The decline in the Brazilian real to a “more favorable” level this year has allowed manufacturers to boost exports even as global trade remains weak, Finance Minister Guido Mantega told reporters Oct. 13 in Tokyo, where he was attending the International Monetary Fund’s annual meeting.

The central bank sold $1.3 billion in reverse currency swaps on Oct. 5, $5.7 billion of contracts Sept. 12 through Sept. 17 and $350 million on Aug. 21 to weaken the real.
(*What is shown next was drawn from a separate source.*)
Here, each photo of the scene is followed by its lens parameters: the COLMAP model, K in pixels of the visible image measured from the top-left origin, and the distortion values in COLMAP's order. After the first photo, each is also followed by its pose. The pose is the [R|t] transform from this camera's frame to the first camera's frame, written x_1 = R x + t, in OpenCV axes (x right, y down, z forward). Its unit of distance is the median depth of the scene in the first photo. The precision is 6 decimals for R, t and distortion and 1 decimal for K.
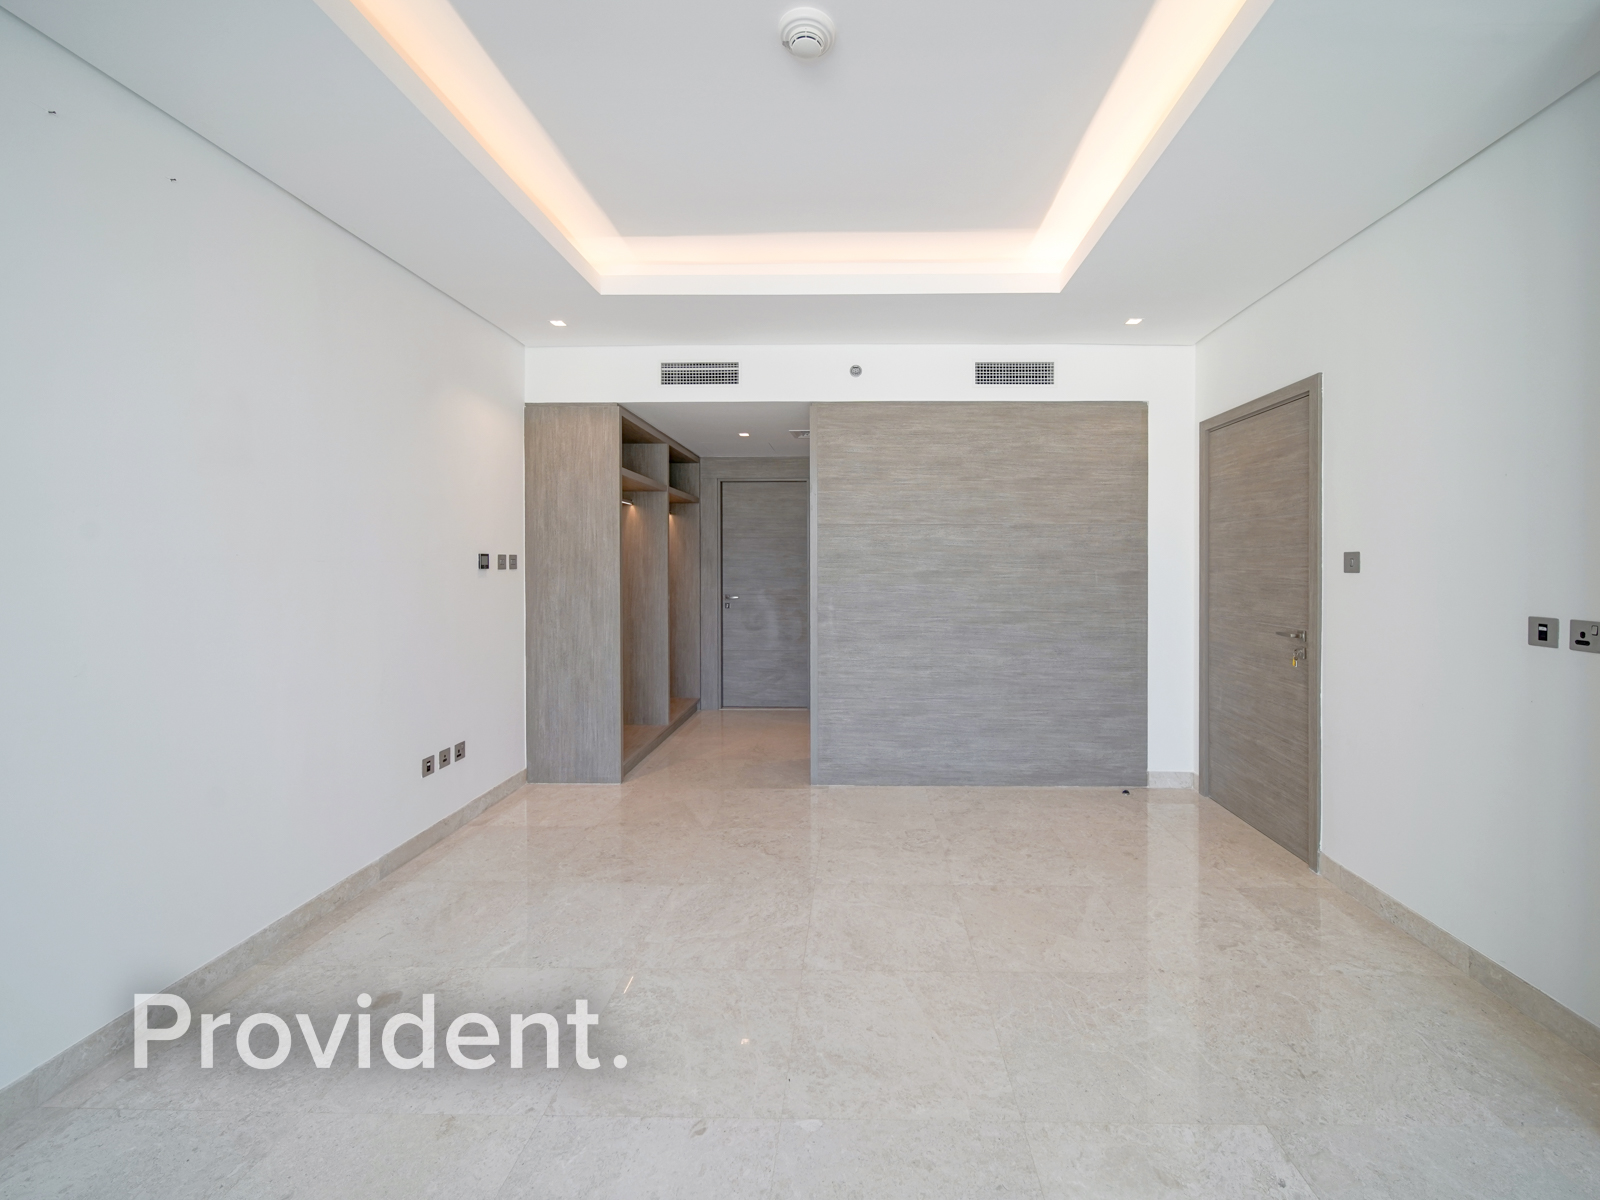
lens RADIAL K [[657.5, 0, 845.7], [0, 657.5, 582.1], [0, 0, 1]] dist [0.001098, -0.001273]
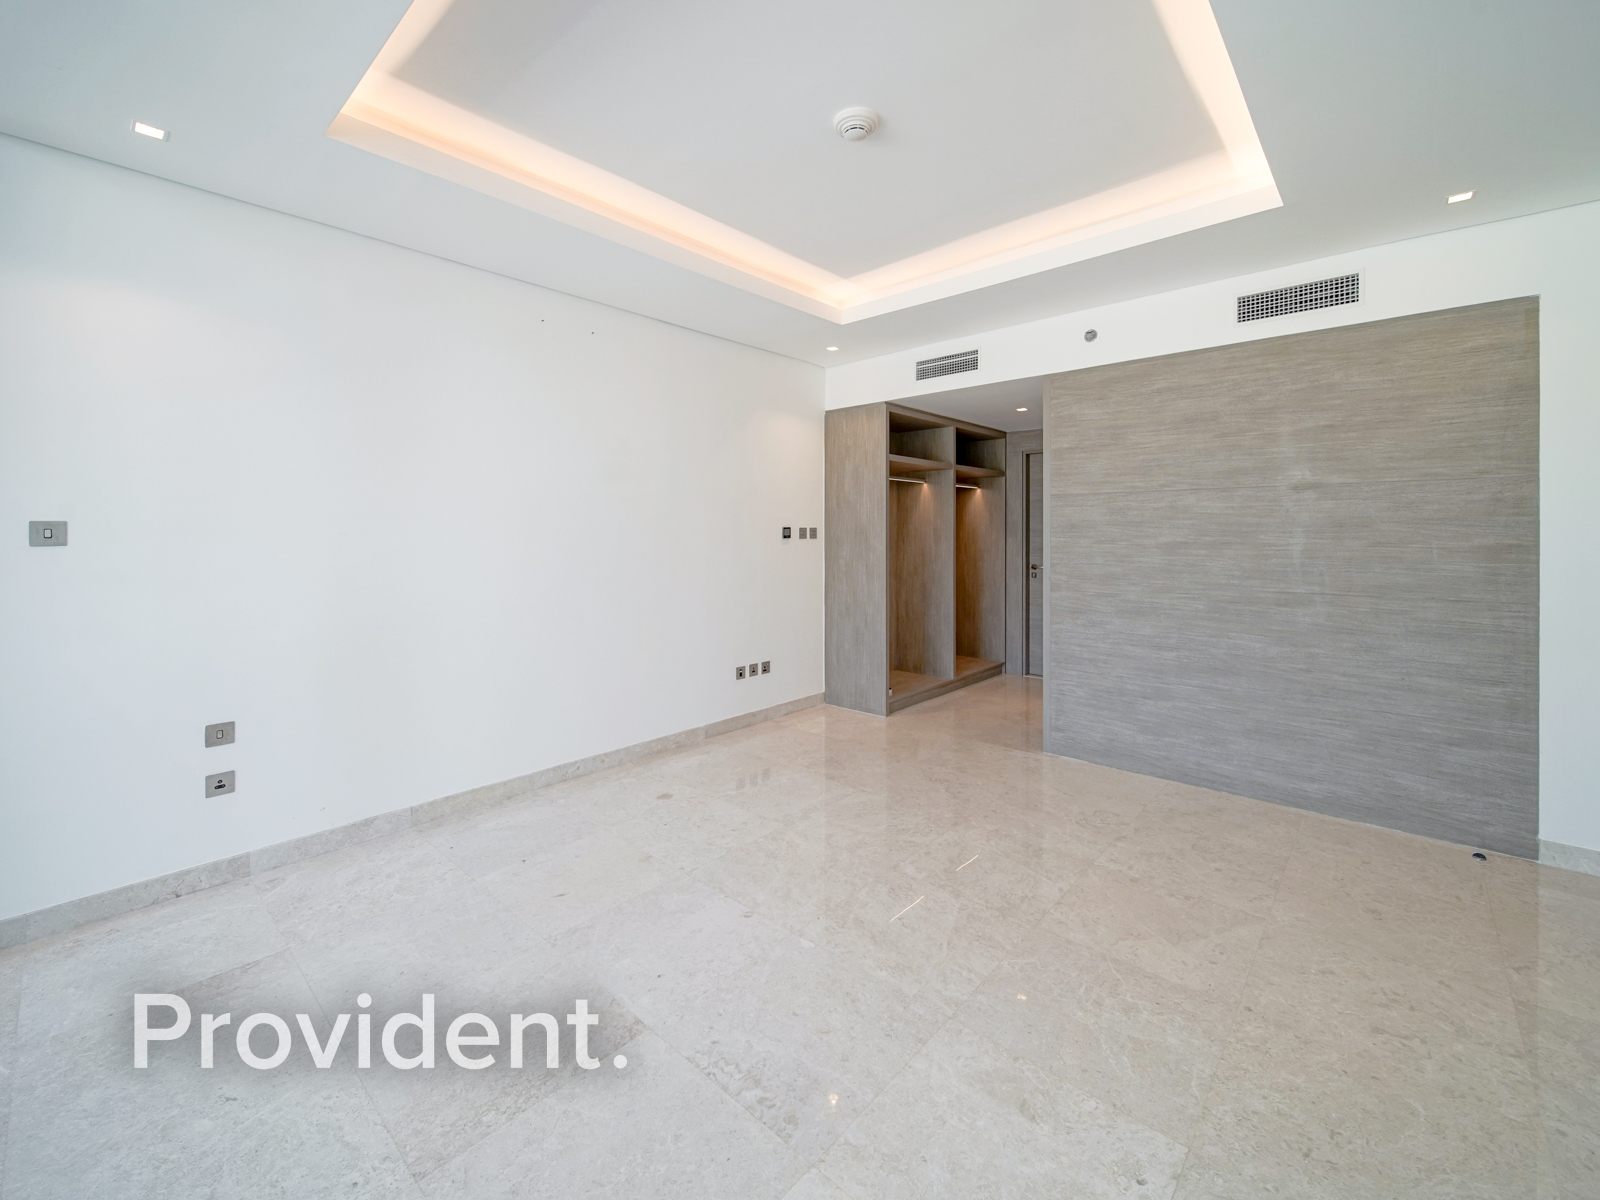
lens RADIAL K [[657.5, 0, 787.6], [0, 657.5, 556.3], [0, 0, 1]] dist [0.001098, -0.001273]
pose [[0.748879, 0.020725, -0.662383, 0.328171], [-0.016596, 0.999784, 0.012519, 0.000232], [0.662499, 0.001618, 0.749061, -0.022530]]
The August reverse swaps were the first since March.

‘Neutral’ Reaction

The reaction was “neutral” compared with larger moves triggered by past interventions because today’s sale of reverse currency swaps is a rollover of contracts expiring Nov. 1, Alfredo Barbutti, an economist at Liquidez DTVM, said in a phone interview from Sao Paulo.

Spain’s drop in gross domestic product for a fifth quarter and speculation that Australia’s Reserve Bank may cut borrowing costs contributed to the drop in emerging-market assets including the real.

“The euro and Australian dollar are falling with the global economy getting worse and the effect of the Fed’s actions exhausting themselves,” Barbutti said.

The Federal Reserve announced last month a third round of asset purchases known as quantitative easing, or QE3, saying it intends to buy $40 billion of mortgage debt a month until the labor market shows sustained improvement. It also expects to keep the target lending rate at virtually zero at least through the middle of 2015.

Slowing Inflation

Brazil’s swap rates fell as evidence of slowing inflation spurred speculation that the central bank will keep borrowing costs at a record low for an extended period.

The IPC-S inflation index, which monitors consumer prices in Brazil’s seven biggest cities, increased 0.57 percent in the 30 days ended Oct. 22 after rising 0.62 percent in the prior period.

The median forecast of 18 economists in a Bloomberg survey was for a 0.58 percent advance. Policy makers cut the target lending rate for a 10th straight meeting to a record low 7.25 percent on Oct. 10 to revive the slowest growth among major emerging markets.

Swap rates on contracts due in January 2014 fell three basis points, or 0.03 percentage point, to 7.37 percent today.